Your new orbital plane intersects your old one along a line that includes the point at which you made the maneuver and a point exactly on the other side of the orbit.

So if you pushed off from the ISS at right angles to your velocity vector, at first you'd drift away but you'd eventually slow down, stop and begin to accelerate back toward the ISS. When you reach it you'll be moving as quickly toward it as you had moved away. If you manage to miss the station you'll shoot past it, again come to a stop and return. You'd swing back and forth along the ISS orbit indefinitely until you finally hit it.

Of course, in reality you probably wouldn't push off exactly at right angles. Any maneuver along the velocity vector would change your orbital period.
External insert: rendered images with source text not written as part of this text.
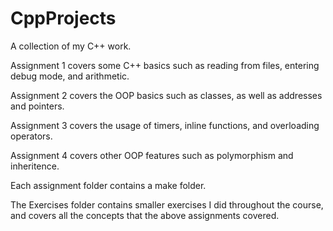 # CppProjects
A collection of my C++ work.

Assignment 1 covers some C++ basics such as reading from files, entering debug mode, and arithmetic.

Assignment 2 covers the OOP basics such as classes, as well as addresses and pointers.

Assignment 3 covers the usage of timers, inline functions, and overloading operators.

Assignment 4 covers other OOP features such as polymorphism and inheritence. 

Each assignment folder contains a make folder.

The Exercises folder contains smaller exercises I did throughout the course, and covers all the concepts that the above assignments covered.
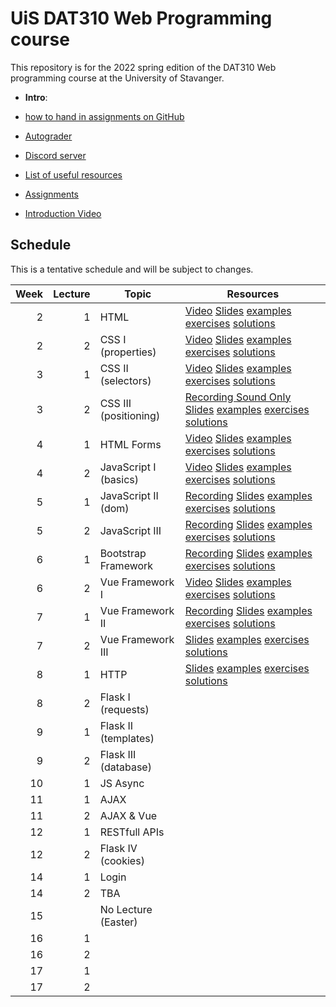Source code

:   # UiS DAT310 Web Programming course

This repository is for the 2022 spring edition of the DAT310 Web programming course at the University of Stavanger. 

  - **Intro**: 
  - [how to hand in assignments on GitHub](autograder.md)
  - [Autograder](https://uis.itest.run)
  - [Discord server](https://discord.gg/wBp8s8uY)
  - [List of useful resources](Resources.md)

  - [Assignments](https://github.com/dat310-2022/assignments)
  
  - [Introduction Video](https://stavanger.instructuremedia.com/embed/39957576-a687-4c49-81c3-60444624e332)
  
## Schedule 
 
This is a tentative schedule and will be subject to changes.

| Week | Lecture | Topic                 | Resources                                                                                                                                                                                                                                                                                      |
|-----:|--------:|-----------------------|------------------------------------------------------------------------------------------------------------------------------------------------------------------------------------------------------------------------------------------------------------------------------------------------|
|    2 |       1 | HTML                  | [Video](https://stavanger.instructuremedia.com/embed/2c80a7b1-9853-4cb8-924e-12ba0d4adf8d) [Slides](slides/1-1-Web-programming-HTML.pdf) [examples](examples/html/basic/) [exercises](exercises/html/basic/) [solutions](solutions/html/basic/)                                                |
|    2 |       2 | CSS I (properties)    | [Video](https://stavanger.instructuremedia.com/embed/9fba90b1-686c-4d02-bfb3-6bbcd79dc5d5) [Slides](slides/2-1-Web-programming-CSS-p1.pdf) [examples](examples/css/properties) [exercises](exercises/css/properties) [solutions](solutions/css/properties)                                     |
|    3 |       1 | CSS II (selectors)    | [Video](https://stavanger.instructuremedia.com/embed/950dbbd4-2bc0-48f3-810a-1febe05caa16) [Slides](slides/2-2-Web-programming-CSS-p2.pdf) [examples](examples/css/selectors)  [exercises](exercises/css/properties)  [solutions](solutions/css/selectors)                                     |
|    3 |       2 | CSS III (positioning) | [Recording Sound Only](https://uis.cloud.panopto.eu/Panopto/Pages/Viewer.aspx?id=63e75f2e-1803-4138-b721-ae220084dc66) [Slides](slides/3-1-Web-programming-CSS-p3.pdf) [examples](examples/css/positioning/)  [exercises](exercises/css/positioning/)  [solutions](solutions/css/positioning/) |
|    4 |       1 | HTML Forms            | [Video](https://stavanger.instructuremedia.com/embed/37909e0b-9bdc-42a2-a0b8-1e55018ac6f5) [Slides](slides/3-2-Web-programming-HTML-Forms.pdf) [examples](examples/html/forms/)  [exercises](exercises/html/forms/)  [solutions](solutions/html/forms/)                                        |
|    4 |       2 | JavaScript I (basics) | [Video](https://stavanger.instructuremedia.com/embed/7b6460bb-3a7f-4339-bd51-412013c587a2) [Slides](slides/4-1-Web-programming-JavaScript-p1.pdf) [examples](examples/js/basics/)  [exercises](exercises/js/basics/)  [solutions](solutions/js/basics/)                                        |
|    5 |       1 | JavaScript II (dom)   | [Recording](https://uis.cloud.panopto.eu/Panopto/Pages/Viewer.aspx?id=2d31ffbe-0d8e-4233-a2f9-ae2f0096d632) [Slides](slides/4-2-Web-programming-JavaScript-p2.pdf) [examples](examples/js/events_dom/)  [exercises](exercises/js/events_dom/)  [solutions](solutions/js/events_dom/)           |
|    5 |       2 | JavaScript III        | [Recording](https://uis.cloud.panopto.eu/Panopto/Pages/Viewer.aspx?id=09e7faa3-3000-44f1-8912-ae220084dccb) [Slides](slides/5-1-Web-programming-JavaScript-p3.pdf) [examples](examples/js/more/)  [exercises](exercises/js/more/)  [solutions](solutions/js/more/)                             |
|    6 |       1 | Bootstrap Framework   | [Recording](https://uis.cloud.panopto.eu/Panopto/Pages/Viewer.aspx?id=dea7ce6c-2593-4f63-8676-ae2f0096d6b2) [Slides](slides/5-2-Web-programming-Bootstrap.pdf) [examples](examples/bootstrap/)  [exercises](exercises/bootstrap/)  [solutions](solutions/bootstrap/)                           |
|    6 |       2 | Vue Framework I       | [Video](https://stavanger.instructuremedia.com/embed/e1c6f61c-871f-464f-8dcf-66caf8a75e6a) [Slides](slides/6-2-Web-programming-vue-p1.pdf) [examples](examples/js/vue/)  [exercises](exercises/js/vue/)  [solutions](solutions/js/vue/)                                                        |
|    7 |       1 | Vue Framework II      | [Recording](https://uis.cloud.panopto.eu/Panopto/Pages/Viewer.aspx?id=02645ee2-6ca1-488a-8f30-ae2f0096d6db) [Slides](slides/7-1-Web-programming-vue-p2.pdf) [examples](examples/js/vue2/)  [exercises](exercises/js/vue2/)  [solutions](solutions/js/vue2/)                                    |
|    7 |       2 | Vue Framework III     | [Slides](slides/7-2-Web-programming-vue-p3.pdf) [examples](examples/js/vue3/) [exercises](exercises/js/vue3/)  [solutions](solutions/js/vue3/)                                                                                                                                                 |
|    8 |       1 | HTTP                  | [Slides](slides/8-1-Web-programming-HTTP.pdf) [examples](examples/python/http/) [exercises](exercises/python/http/) [solutions](solutions/python/http/)                                                                                                                                                                                                                                                  |
|    8 |       2 | Flask I (requests)    |                                                                                                                                                                                                                                                                                                |
|    9 |       1 | Flask II (templates)  |                                                                                                                                                                                                                                                                                                |
|    9 |       2 | Flask III (database)  |                                                                                                                                                                                                                                                                                                |
|   10 |       1 | JS Async              |                                                                                                                                                                                                                                                                                                |
|   11 |       1 | AJAX                  |                                                                                                                                                                                                                                                                                                |
|   11 |       2 | AJAX & Vue            |                                                                                                                                                                                                                                                                                                |
|   12 |       1 | RESTfull APIs         |                                                                                                                                                                                                                                                                                                |
|   12 |       2 | Flask IV (cookies)    |                                                                                                                                                                                                                                                                                                |
|   14 |       1 | Login                 |                                                                                                                                                                                                                                                                                                |
|   14 |       2 | TBA                   |                                                                                                                                                                                                                                                                                                |
|   15 |         | No Lecture (Easter)   |                                                                                                                                                                                                                                                                                                |
|   16 |       1 |                       |                                                                                                                                                                                                                                                                                                |
|   16 |       2 |                       |                                                                                                                                                                                                                                                                                                |
|   17 |       1 |                       |                                                                                                                                                                                                                                                                                                |
|   17 |       2 |                       |                                                                                                                                                                                                                                                                                                |


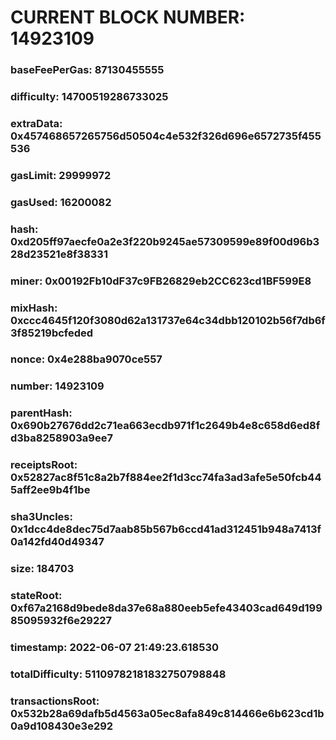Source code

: # CURRENT BLOCK NUMBER: 14923109

### baseFeePerGas: 87130455555
### difficulty: 14700519286733025
### extraData: 0x457468657265756d50504c4e532f326d696e6572735f455536
### gasLimit: 29999972
### gasUsed: 16200082
### hash: 0xd205ff97aecfe0a2e3f220b9245ae57309599e89f00d96b328d23521e8f38331
### miner: 0x00192Fb10dF37c9FB26829eb2CC623cd1BF599E8
### mixHash: 0xccc4645f120f3080d62a131737e64c34dbb120102b56f7db6f3f85219bcfeded
### nonce: 0x4e288ba9070ce557
### number: 14923109
### parentHash: 0x690b27676dd2c71ea663ecdb971f1c2649b4e8c658d6ed8fd3ba8258903a9ee7
### receiptsRoot: 0x52827ac8f51c8a2b7f884ee2f1d3cc74fa3ad3afe5e50fcb445aff2ee9b4f1be
### sha3Uncles: 0x1dcc4de8dec75d7aab85b567b6ccd41ad312451b948a7413f0a142fd40d49347
### size: 184703
### stateRoot: 0xf67a2168d9bede8da37e68a880eeb5efe43403cad649d19985095932f6e29227
### timestamp: 2022-06-07 21:49:23.618530
### totalDifficulty: 51109782181832750798848
### transactionsRoot: 0x532b28a69dafb5d4563a05ec8afa849c814466e6b623cd1b0a9d108430e3e292
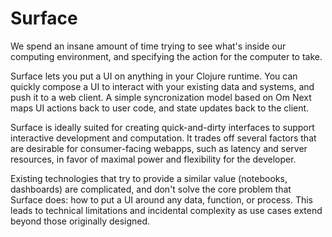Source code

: # Surface

We spend an insane amount of time trying to see what's inside our computing environment, and specifying the action for the computer to take. 

Surface lets you put a UI on anything in your Clojure runtime. You can quickly compose a UI to interact with your existing data and systems, and push it to a web client. A simple syncronization model based on Om Next maps UI actions back to user code, and state updates back to the client. 

Surface is ideally suited for creating quick-and-dirty interfaces to support interactive development and computation. It trades off several factors that are desirable for consumer-facing webapps, such as latency and server resources, in favor of maximal power and flexibility for the developer. 

Existing technologies that try to provide a similar value (notebooks, dashboards) are complicated, and don't solve the core problem that Surface does: how to put a UI around any data, function, or process. This leads to technical limitations and incidental complexity as use cases extend beyond those originally designed. 



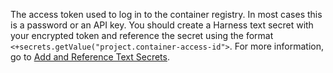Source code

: The access token used to log in to the container registry. In most cases this is a password or an API key. 
You should create a Harness text secret with your encrypted token and reference the secret using the format `<+secrets.getValue("project.container-access-id">`. For more information, go to [Add and Reference Text Secrets](/docs/platform/Secrets/add-use-text-secrets).
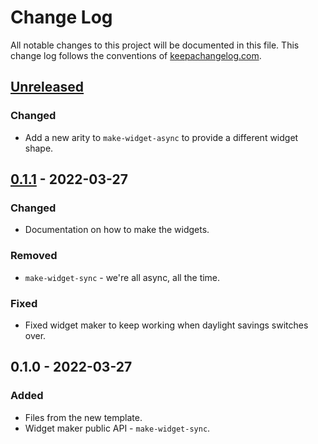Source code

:# Change Log
All notable changes to this project will be documented in this file. This change log follows the conventions of [keepachangelog.com](http://keepachangelog.com/).

## [Unreleased]
### Changed
- Add a new arity to `make-widget-async` to provide a different widget shape.

## [0.1.1] - 2022-03-27
### Changed
- Documentation on how to make the widgets.

### Removed
- `make-widget-sync` - we're all async, all the time.

### Fixed
- Fixed widget maker to keep working when daylight savings switches over.

## 0.1.0 - 2022-03-27
### Added
- Files from the new template.
- Widget maker public API - `make-widget-sync`.

[Unreleased]: https://github.com/kaspazza/exercism/compare/0.1.1...HEAD
[0.1.1]: https://github.com/kaspazza/exercism/compare/0.1.0...0.1.1
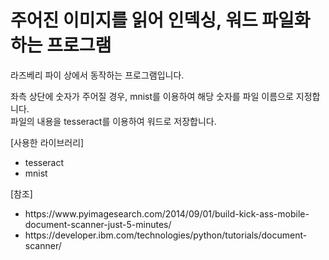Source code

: # 주어진 이미지를 읽어 인덱싱, 워드 파일화 하는 프로그램

<h7>라즈베리 파이 상에서 동작하는 프로그램입니다.</h7>

좌측 상단에 숫자가 주어질 경우, mnist를 이용하여 해당 숫자를 파일 이름으로 지정합니다.</br>
파일의 내용을 tesseract를 이용하여 워드로 저장합니다.

<h7>[사용한 라이브러리]</h7>
<ul>
  <li>
    tesseract
  </li>
  <li>
    mnist
  </li>
 </ul>
  

<h7>[참조]<h7>
  <ul>
    <li>
      https://www.pyimagesearch.com/2014/09/01/build-kick-ass-mobile-document-scanner-just-5-minutes/
    </li>
    <li>
      https://developer.ibm.com/technologies/python/tutorials/document-scanner/
    </li>
  </ul>
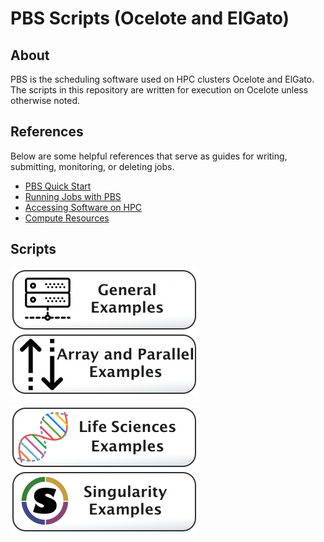 # PBS Scripts (Ocelote and ElGato)

## About
PBS is the scheduling software used on HPC clusters Ocelote and ElGato. The scripts in this repository are written for execution on Ocelote unless otherwise noted. 

## References
Below are some helpful references that serve as guides for writing, submitting, monitoring, or deleting jobs. 

* [PBS Quick Start](https://public.confluence.arizona.edu/display/UAHPC/Ocelote+Quick+Start)
* [Running Jobs with PBS](https://public.confluence.arizona.edu/pages/viewpage.action?pageId=86409309)
* [Accessing Software on HPC](https://public.confluence.arizona.edu/display/UAHPC/Accessing+Software)
* [Compute Resources](https://public.confluence.arizona.edu/display/UAHPC/Compute+Resources)


## Scripts
![](/Images/general-examples-button.png) [![](/Images/parallel-and-array.png)](Array-and-Parallel)

[![](/Images/life-sciences-button.png)](Life-Sciences) ![](/Images/singularity-button.png)

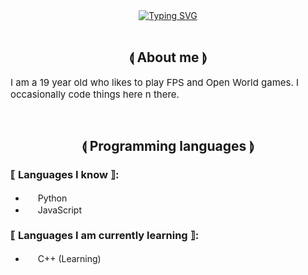 <div align="center">
    <a>
        <a href="https://git.io/typing-svg"><img src="https://readme-typing-svg.herokuapp.com?font=Consolas&pause=1000&color=FFC170&center=true&width=450&lines=Hi!+I'm+ricegrains+%3A);Welcome+to+my+profile" alt="Typing SVG" /></a>
    </a>
</div>

<br/>

<div>
<h2 align="center">⟬ About me ⟭</h2>
</div>
<p style="font-size:15px">I am a 19 year old who likes to play FPS and Open World games. I occasionally code things here n there.</p>

<br />

<div>
<h2 align="center">⟬ Programming languages ⟭</h2>
</div>
<p>

### ⟦ Languages I know ⟧:
- <img src="https://cdn.discordapp.com/emojis/1032951807137300541.png?quality=lossless" width="16" heigth="16"/> Python
- <img src="https://cdn.discordapp.com/emojis/1032951805019168808.png?quality=lossless" width="16" heigth="16"/> JavaScript

### ⟦ Languages I am currently learning ⟧:
- <img src="https://cdn.discordapp.com/emojis/1032951803333050388.png?quality=lossless" width="16" heigth="16"/> C++ (Learning)

</p>
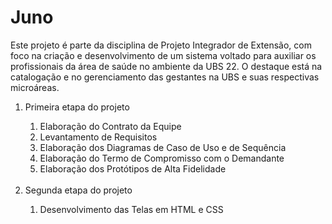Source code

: # Juno
<p>Este projeto é parte da disciplina de Projeto Integrador de Extensão, com foco na criação e desenvolvimento de um sistema voltado para auxiliar os profissionais da área de saúde no ambiente da UBS 22. O destaque está na catalogação e no gerenciamento das gestantes na UBS e suas respectivas microáreas.</p>
<ol>
  <li>Primeira etapa do projeto</li>
  <ol type="1">
    <li>Elaboração do Contrato da Equipe</li>
    <li>Levantamento de Requisitos</li>
    <li>Elaboração dos Diagramas de Caso de Uso e de Sequência</li>
    <li>Elaboração do Termo de Compromisso com o Demandante</li>
    <li>Elaboração dos Protótipos de Alta Fidelidade</li>
   </ol> <br>
  <li>Segunda etapa do projeto</li>
  <ol type="1">
    <li>Desenvolvimento das Telas em HTML e CSS</li>
  </ol>
</ol>
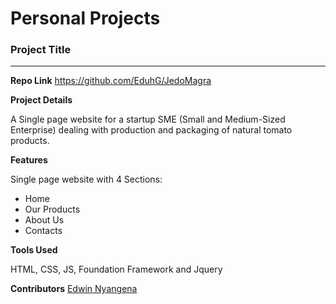 # Personal Projects

### Project Title
_________________

**Repo Link** https://github.com/EduhG/JedoMagra

**Project Details**

 A Single page website for a startup SME (Small and Medium-Sized Enterprise) dealing with production and packaging of natural tomato products.


**Features**

Single page website with 4 Sections:
* Home
* Our Products
* About Us
* Contacts

**Tools Used**

HTML, CSS, JS, Foundation Framework and Jquery

**Contributors** [Edwin Nyangena](https://github.com/EduhG)
 

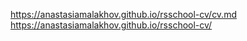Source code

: https://anastasiamalakhov.github.io/rsschool-cv/cv.md     
https://anastasiamalakhov.github.io/rsschool-cv/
You'd return to the same point on the ISS's orbit one half orbit later, but probably not at the same time as the ISS so you'd miss it.

This is a simplified description assuming no perturbations, but of course the real world is never so simple.

Correction, if you pushed off the ISS with a component of velocity along the ISS velocity vector you'd return to the same point in space one orbit later, not one half orbit later.

If you pushed off in the forward direction, you'd rise above the ISS and fall behind, as your orbital period would be a little longer, and you'd return to your separation point behind the ISS. And if you pushed off in the reverse direction you'd fall below and ahead of the ISS and return in front of it an orbit later.

But a cross-velocity maneuver would bring you back every half orbit. The ISS's orbital period is about 92 minutes so you'd actually come back every 46 minutes or so.